Genetic Pathway Could Be New Target For Pediatric Tumor Treatment
redOrbit Staff & Wire Reports – Your Universe Online
Low-grade gliomas – a type of pediatric brain tumor that is difficult to care for medically – could potentially be treated using a known genetic pathway, according to new research published in Thursday’s edition of the journal Neuro-Oncology.
In laboratory studies, Dr. Fausto Rodriguez, assistant professor of pathology and oncology at Johns Hopkins, and colleagues reported that the mammalian target of the rapamycin (mTOR) pathway was highly active in pediatric low-grade gliomas, and that blocking that pathway using an experimental drug could decrease the growth of those tumors.
“We think mTOR could function as an Achilles heel. It drives cancer growth, but when mTOR is inhibited, the tumor falls apart,” explained study co-author Dr. Eric Raabe, an assistant professor of pediatrics, oncology and pathology at the Johns Hopkins Kimmel Cancer Center. “Even though these tumors are considered ‘low grade’ and not particularly aggressive, many patients suffer severe, life-altering symptoms, so we desperately need better therapies.”

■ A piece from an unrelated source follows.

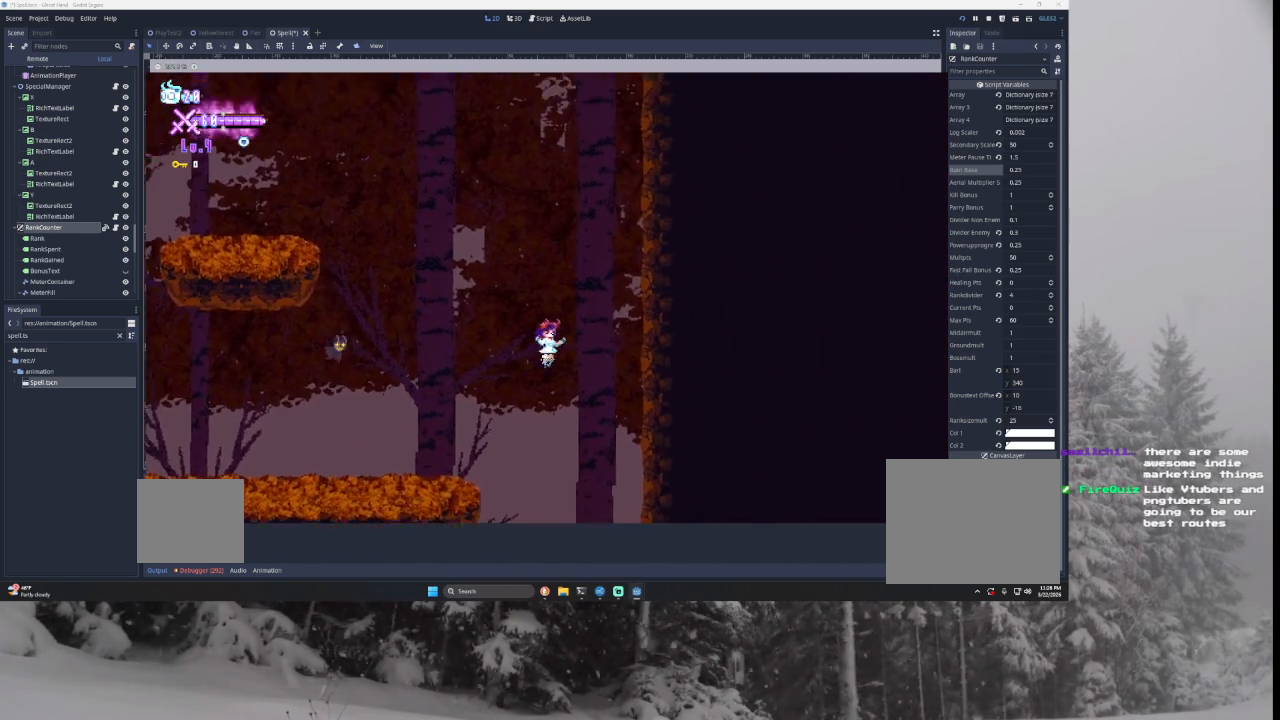
{"buttons": ["TRIANGLE"], "left_stick": "left", "right_stick": "center", "events": [[267, "TRIANGLE", "up"], [267, "left_stick", "center"], [333, "TRIANGLE", "down"], [400, "left_stick", "left"]]}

He added that brain tumors affect over 4,000 American children each year, and are also the leading cause of cancer-related deaths among people under the age of 18. Low-grade gliomas are the most common type of tumors found in the central nervous systems of youngsters and current treatments for the condition include surgery and chemotherapy – a toxic process that often comes with severe side effects, explained the team.
Furthermore, many low-grade gliomas are located in areas where they cannot be easily removed, such as the optic pathway. Removing tumors located there can lead to loss of vision and preface even blindness, and Raabe also reports that some patients have suffered learning disabilities or paralysis following treatment or tumor removal.
As part of their study, Rodriguez and his colleagues analyzed tissue samples from 177 pediatric low-grade gliomas from patients treated at Johns Hopkins and other medical facilities. They also used an experimental medication known as MK8669 (ridaforolimus) to block mTOR in a pair of pediatric low-grade glioma cell lines.
The mTOR pathway has been found to be active in several different types of cancers, and drugs that block proteins in that pathway (like MK8669) are readily available, the researchers said. mTOR signals through mTORC1 and mTORC2, two protein complexes that lead to increased cell growth and survival.
According to Rodriguez, his team found activity in the mTORC1 pathway in 90 percent of all low-grade gliomas studied, and 81 percent of those tumors demonstrated activity of both mTORC1 and mTORC2.
Components of the mTOR pathway were more commonly found in tumors in the optic pathways compared to those found in other parts of the brain, the researchers added. Furthermore, they found that the mTOR-blocking drug caused a more than 70 percent reduction in cell growth over six days in one cell line, and up to a 21 percent decrease in cell growth over a four-day period in a second cell line.
“Since the pathways are more active in some areas of the brain, compared with others, it suggests that the outcomes of drug treatments targeting those pathways may differ as well,” Rodriguez said. He and Raabe now plan to build upon the research in animal models and test additional inhibitors.